Like all sane people, I hate writing Maya native gui. And like all sane people I also hate QT. Both are necessary but both are extra chatty apis which often smother you in implementation detail.
I hate JavaScript too (starting to see a pattern here…) but I do kind of envy the CSS + HTML ecosystem which does a better job of keeping the layout and structure of a UI separate the implementation. Especially in maya.cmds
this is hard to do!
However, all of the gui calls in cmds
accept the ** form of arguments – you can pass them a dictionary instead of manually specifying a flag, ie
cmds.button(label = "label", width = 100, height = 40)
can be written as
buttonstyle = {'width': 100, 'height': 40, 'label': 'label'}
cmds.button(**buttonstyle)
this is particularly handy because you can mix flags and the dictionaries as long as you don’t overlap them, so
buttonstyle = {'width': 100, 'height': 40} # remove 'label'
cmds.button(label = "button1", **buttonstyle)
cmds.button(label = "button2", **buttonstyle)
But the other nice thing about CSS is that it’s hierarchical – you can pass settings down from one CSS style to another. In the example above you’d have to do that manually. But modern Python includes the often-overlooked collections.ChainMap
, which is basically just a way to layer dictionaries on top of each other.

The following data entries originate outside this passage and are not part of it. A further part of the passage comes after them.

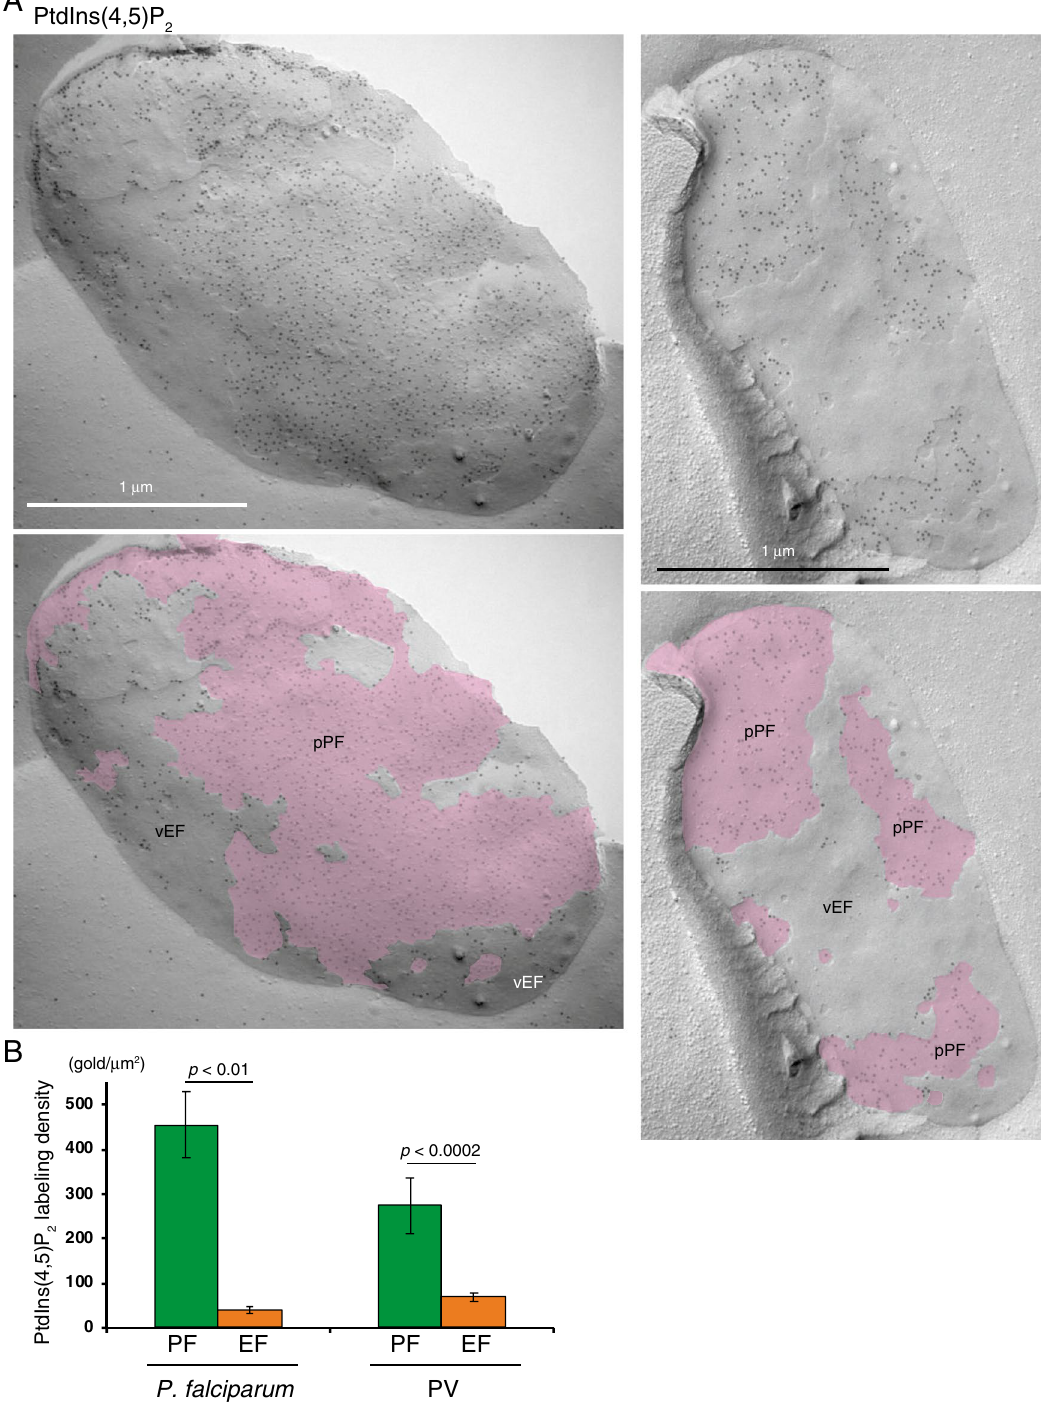
Figure 4. Localization of the PtdIns(4,5)P 2 labeling on the PF of the P. falciparum plasma membrane and PV membrane. ( A ) The labeling of PtdIns(4,5)P 2 was mainly observed on the PF in both the P. falciparum plasma membrane (pPF, pink) and PV membrane (vPF), although it was faintly identified on the EFs (vEF) of both membranes. Scale bars: 1 μm. ( B ) Labeling density of PtdIns(4,5)P 2 in each leaflet of the P. falciparum plasma membrane and PV membrane. The labeling densities of PtdIns(4,5)P 2 on the PF (green) and the EF (orange) of the P. falciparum plasma membrane and PV membrane are shown. The significantly higher gold labeling densities on the PF of both the P. falciparum plasma membrane and PV membrane were detected. Mean ± s.e.m. of three independent experiments is shown. The labeling densities of GM3 on the PF were significantly (Student’s t -test) and much higher than that on the EF of both the P. falciparum plasma membrane and PV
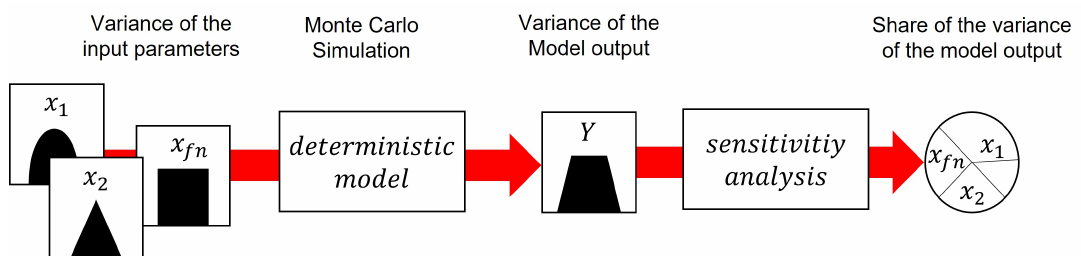
Figure 1. Illustration of a global sensitivity analysis, adapted from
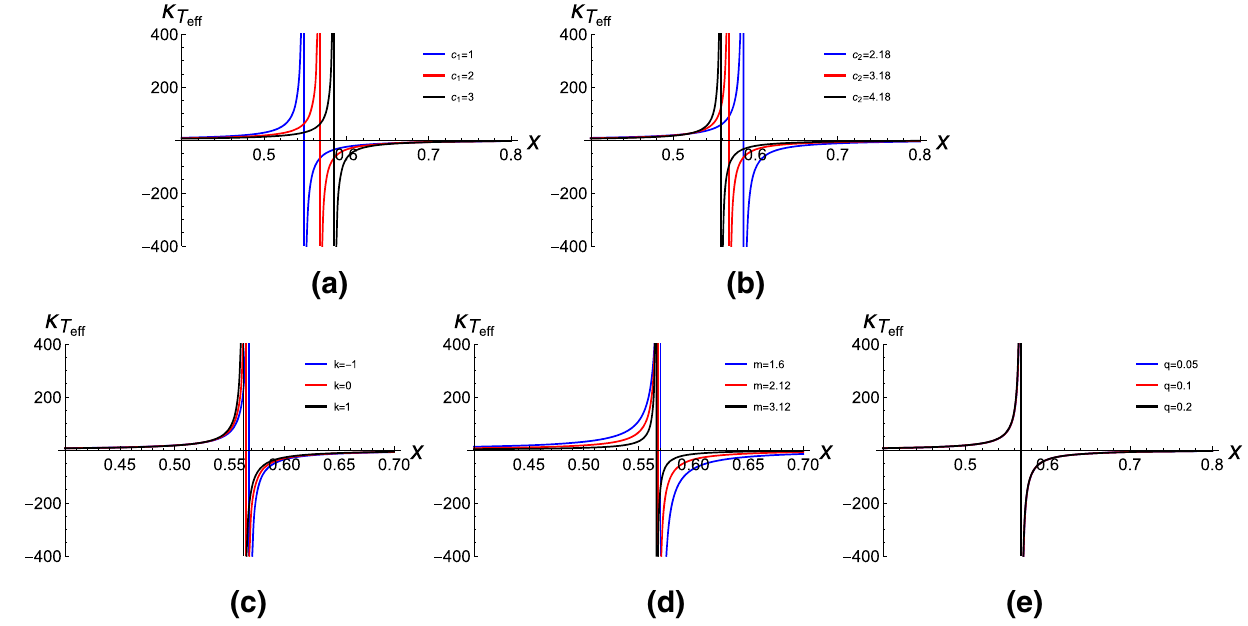
− x diagrams when the parameters change respectively and the initial parameters m = 2 . 12, c Fig. 6 κ T eff k =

So you can do something like
std_width = {'width': 72}
extra_wide = {'width': 100}
std_height = {'height': 40}
red = {'bgc': (1,0.2, 0.2)}
red_button = ChainMap(std_width , std_height, red)
cmds.button(label = "regular size red button", **red_button)
big_red = ChainMap(extra_wide, red_button)
cmds.button(label = "big red button", **big_red )
plus you can always make little factories to mass produce these:
def styled_control (cmd, style):
def _factory(*args, **kwargs):
final_style = ChainMap(kwargs, style)
return cmd(*args, **final_style)
return _factory
brb = styled_control(cmds.button, big_red)
brb(label = 'a big red button')
brb(label = 'another big red button')
brb(label = 'super big red button', width = 300) # overrides the style's flag
I find this a very handy way to take all off the fiddly little flags out of actual GUI calls and put them in a place where it’s easy to make adjustments.